··· Supplied records

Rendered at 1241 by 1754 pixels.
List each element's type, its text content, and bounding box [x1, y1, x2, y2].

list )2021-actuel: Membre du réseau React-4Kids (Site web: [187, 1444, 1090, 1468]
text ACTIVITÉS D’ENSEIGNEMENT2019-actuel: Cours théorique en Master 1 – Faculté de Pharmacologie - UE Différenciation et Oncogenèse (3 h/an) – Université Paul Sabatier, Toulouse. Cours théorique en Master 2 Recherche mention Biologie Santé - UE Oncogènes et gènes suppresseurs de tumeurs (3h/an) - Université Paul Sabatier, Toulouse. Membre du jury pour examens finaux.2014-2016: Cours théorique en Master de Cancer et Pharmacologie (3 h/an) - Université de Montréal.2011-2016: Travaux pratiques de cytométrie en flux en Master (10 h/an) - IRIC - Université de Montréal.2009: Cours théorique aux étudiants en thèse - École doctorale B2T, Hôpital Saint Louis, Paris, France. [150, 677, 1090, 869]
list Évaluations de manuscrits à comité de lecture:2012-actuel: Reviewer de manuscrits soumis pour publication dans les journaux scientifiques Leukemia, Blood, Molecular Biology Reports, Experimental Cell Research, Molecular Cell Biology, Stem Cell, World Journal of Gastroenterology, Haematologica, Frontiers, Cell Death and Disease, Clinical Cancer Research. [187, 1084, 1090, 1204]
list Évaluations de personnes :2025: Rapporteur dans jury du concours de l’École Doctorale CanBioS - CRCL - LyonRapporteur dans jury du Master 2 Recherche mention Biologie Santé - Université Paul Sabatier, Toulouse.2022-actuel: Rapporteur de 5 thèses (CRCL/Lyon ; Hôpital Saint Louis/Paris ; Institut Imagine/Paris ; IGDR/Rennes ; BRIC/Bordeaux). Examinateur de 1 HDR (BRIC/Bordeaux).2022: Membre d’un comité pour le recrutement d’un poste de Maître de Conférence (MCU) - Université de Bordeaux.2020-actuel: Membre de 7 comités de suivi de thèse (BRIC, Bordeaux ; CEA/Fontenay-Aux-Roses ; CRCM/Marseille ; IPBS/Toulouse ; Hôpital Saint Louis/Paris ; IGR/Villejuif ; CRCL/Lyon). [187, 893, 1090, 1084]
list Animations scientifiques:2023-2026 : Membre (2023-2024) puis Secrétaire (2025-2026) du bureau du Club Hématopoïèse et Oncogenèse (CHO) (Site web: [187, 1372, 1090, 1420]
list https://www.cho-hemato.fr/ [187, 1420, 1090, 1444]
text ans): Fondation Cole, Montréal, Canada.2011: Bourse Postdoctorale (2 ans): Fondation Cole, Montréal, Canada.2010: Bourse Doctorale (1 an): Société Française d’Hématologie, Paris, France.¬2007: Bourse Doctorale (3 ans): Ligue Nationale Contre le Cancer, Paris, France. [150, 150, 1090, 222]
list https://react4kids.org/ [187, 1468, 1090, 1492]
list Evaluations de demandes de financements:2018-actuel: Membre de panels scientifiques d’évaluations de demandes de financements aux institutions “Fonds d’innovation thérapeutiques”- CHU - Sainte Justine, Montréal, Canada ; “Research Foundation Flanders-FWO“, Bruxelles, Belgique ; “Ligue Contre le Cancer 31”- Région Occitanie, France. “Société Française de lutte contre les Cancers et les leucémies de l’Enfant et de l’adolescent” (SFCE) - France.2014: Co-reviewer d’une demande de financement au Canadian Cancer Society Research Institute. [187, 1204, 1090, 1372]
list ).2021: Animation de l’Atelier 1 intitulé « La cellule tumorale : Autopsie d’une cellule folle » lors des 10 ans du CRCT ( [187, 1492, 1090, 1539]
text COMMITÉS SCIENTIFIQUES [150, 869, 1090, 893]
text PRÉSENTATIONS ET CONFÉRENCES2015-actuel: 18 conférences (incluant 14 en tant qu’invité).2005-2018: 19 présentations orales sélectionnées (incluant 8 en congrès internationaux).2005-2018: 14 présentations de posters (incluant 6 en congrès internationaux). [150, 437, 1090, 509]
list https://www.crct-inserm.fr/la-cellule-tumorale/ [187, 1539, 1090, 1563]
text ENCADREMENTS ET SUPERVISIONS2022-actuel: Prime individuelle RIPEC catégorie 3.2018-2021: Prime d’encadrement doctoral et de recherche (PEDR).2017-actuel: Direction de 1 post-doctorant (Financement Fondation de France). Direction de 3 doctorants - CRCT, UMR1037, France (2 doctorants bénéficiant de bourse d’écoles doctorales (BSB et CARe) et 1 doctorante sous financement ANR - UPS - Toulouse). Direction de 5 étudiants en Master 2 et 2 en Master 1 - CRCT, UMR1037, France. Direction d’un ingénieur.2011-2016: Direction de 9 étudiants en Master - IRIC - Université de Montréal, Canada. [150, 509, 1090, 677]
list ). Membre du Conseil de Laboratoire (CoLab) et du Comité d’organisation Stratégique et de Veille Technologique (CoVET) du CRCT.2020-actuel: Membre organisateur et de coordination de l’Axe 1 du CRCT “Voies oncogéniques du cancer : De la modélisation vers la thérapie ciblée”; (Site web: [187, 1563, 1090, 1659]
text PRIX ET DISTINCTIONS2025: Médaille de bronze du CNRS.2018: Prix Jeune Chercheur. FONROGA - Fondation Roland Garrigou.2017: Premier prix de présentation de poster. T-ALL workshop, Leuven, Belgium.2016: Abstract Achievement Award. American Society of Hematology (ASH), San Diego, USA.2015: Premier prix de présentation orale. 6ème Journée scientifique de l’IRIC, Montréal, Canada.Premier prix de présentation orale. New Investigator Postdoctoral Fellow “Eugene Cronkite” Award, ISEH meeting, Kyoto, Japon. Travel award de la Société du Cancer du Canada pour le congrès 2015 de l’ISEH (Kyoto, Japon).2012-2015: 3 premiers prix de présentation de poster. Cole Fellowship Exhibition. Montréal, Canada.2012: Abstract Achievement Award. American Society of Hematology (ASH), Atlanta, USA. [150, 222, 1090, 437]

······

=== Work order ===
With no alteration of any kind, give the data again in full.

=== Result for this exercise ===
Rendered at 1241 by 1754 pixels.
List each element's type, its text content, and bounding box [x1, y1, x2, y2].

list )2021-actuel: Membre du réseau React-4Kids (Site web: [187, 1444, 1090, 1468]
text ACTIVITÉS D’ENSEIGNEMENT2019-actuel: Cours théorique en Master 1 – Faculté de Pharmacologie - UE Différenciation et Oncogenèse (3 h/an) – Université Paul Sabatier, Toulouse. Cours théorique en Master 2 Recherche mention Biologie Santé - UE Oncogènes et gènes suppresseurs de tumeurs (3h/an) - Université Paul Sabatier, Toulouse. Membre du jury pour examens finaux.2014-2016: Cours théorique en Master de Cancer et Pharmacologie (3 h/an) - Université de Montréal.2011-2016: Travaux pratiques de cytométrie en flux en Master (10 h/an) - IRIC - Université de Montréal.2009: Cours théorique aux étudiants en thèse - École doctorale B2T, Hôpital Saint Louis, Paris, France. [150, 677, 1090, 869]
list Évaluations de manuscrits à comité de lecture:2012-actuel: Reviewer de manuscrits soumis pour publication dans les journaux scientifiques Leukemia, Blood, Molecular Biology Reports, Experimental Cell Research, Molecular Cell Biology, Stem Cell, World Journal of Gastroenterology, Haematologica, Frontiers, Cell Death and Disease, Clinical Cancer Research. [187, 1084, 1090, 1204]
list Évaluations de personnes :2025: Rapporteur dans jury du concours de l’École Doctorale CanBioS - CRCL - LyonRapporteur dans jury du Master 2 Recherche mention Biologie Santé - Université Paul Sabatier, Toulouse.2022-actuel: Rapporteur de 5 thèses (CRCL/Lyon ; Hôpital Saint Louis/Paris ; Institut Imagine/Paris ; IGDR/Rennes ; BRIC/Bordeaux). Examinateur de 1 HDR (BRIC/Bordeaux).2022: Membre d’un comité pour le recrutement d’un poste de Maître de Conférence (MCU) - Université de Bordeaux.2020-actuel: Membre de 7 comités de suivi de thèse (BRIC, Bordeaux ; CEA/Fontenay-Aux-Roses ; CRCM/Marseille ; IPBS/Toulouse ; Hôpital Saint Louis/Paris ; IGR/Villejuif ; CRCL/Lyon). [187, 893, 1090, 1084]
list Animations scientifiques:2023-2026 : Membre (2023-2024) puis Secrétaire (2025-2026) du bureau du Club Hématopoïèse et Oncogenèse (CHO) (Site web: [187, 1372, 1090, 1420]
list https://www.cho-hemato.fr/ [187, 1420, 1090, 1444]
text ans): Fondation Cole, Montréal, Canada.2011: Bourse Postdoctorale (2 ans): Fondation Cole, Montréal, Canada.2010: Bourse Doctorale (1 an): Société Française d’Hématologie, Paris, France.¬2007: Bourse Doctorale (3 ans): Ligue Nationale Contre le Cancer, Paris, France. [150, 150, 1090, 222]
list https://react4kids.org/ [187, 1468, 1090, 1492]
list Evaluations de demandes de financements:2018-actuel: Membre de panels scientifiques d’évaluations de demandes de financements aux institutions “Fonds d’innovation thérapeutiques”- CHU - Sainte Justine, Montréal, Canada ; “Research Foundation Flanders-FWO“, Bruxelles, Belgique ; “Ligue Contre le Cancer 31”- Région Occitanie, France. “Société Française de lutte contre les Cancers et les leucémies de l’Enfant et de l’adolescent” (SFCE) - France.2014: Co-reviewer d’une demande de financement au Canadian Cancer Society Research Institute. [187, 1204, 1090, 1372]
list ).2021: Animation de l’Atelier 1 intitulé « La cellule tumorale : Autopsie d’une cellule folle » lors des 10 ans du CRCT ( [187, 1492, 1090, 1539]
text COMMITÉS SCIENTIFIQUES [150, 869, 1090, 893]
text PRÉSENTATIONS ET CONFÉRENCES2015-actuel: 18 conférences (incluant 14 en tant qu’invité).2005-2018: 19 présentations orales sélectionnées (incluant 8 en congrès internationaux).2005-2018: 14 présentations de posters (incluant 6 en congrès internationaux). [150, 437, 1090, 509]
list https://www.crct-inserm.fr/la-cellule-tumorale/ [187, 1539, 1090, 1563]
text ENCADREMENTS ET SUPERVISIONS2022-actuel: Prime individuelle RIPEC catégorie 3.2018-2021: Prime d’encadrement doctoral et de recherche (PEDR).2017-actuel: Direction de 1 post-doctorant (Financement Fondation de France). Direction de 3 doctorants - CRCT, UMR1037, France (2 doctorants bénéficiant de bourse d’écoles doctorales (BSB et CARe) et 1 doctorante sous financement ANR - UPS - Toulouse). Direction de 5 étudiants en Master 2 et 2 en Master 1 - CRCT, UMR1037, France. Direction d’un ingénieur.2011-2016: Direction de 9 étudiants en Master - IRIC - Université de Montréal, Canada. [150, 509, 1090, 677]
list ). Membre du Conseil de Laboratoire (CoLab) et du Comité d’organisation Stratégique et de Veille Technologique (CoVET) du CRCT.2020-actuel: Membre organisateur et de coordination de l’Axe 1 du CRCT “Voies oncogéniques du cancer : De la modélisation vers la thérapie ciblée”; (Site web: [187, 1563, 1090, 1659]
text PRIX ET DISTINCTIONS2025: Médaille de bronze du CNRS.2018: Prix Jeune Chercheur. FONROGA - Fondation Roland Garrigou.2017: Premier prix de présentation de poster. T-ALL workshop, Leuven, Belgium.2016: Abstract Achievement Award. American Society of Hematology (ASH), San Diego, USA.2015: Premier prix de présentation orale. 6ème Journée scientifique de l’IRIC, Montréal, Canada.Premier prix de présentation orale. New Investigator Postdoctoral Fellow “Eugene Cronkite” Award, ISEH meeting, Kyoto, Japon. Travel award de la Société du Cancer du Canada pour le congrès 2015 de l’ISEH (Kyoto, Japon).2012-2015: 3 premiers prix de présentation de poster. Cole Fellowship Exhibition. Montréal, Canada.2012: Abstract Achievement Award. American Society of Hematology (ASH), Atlanta, USA. [150, 222, 1090, 437]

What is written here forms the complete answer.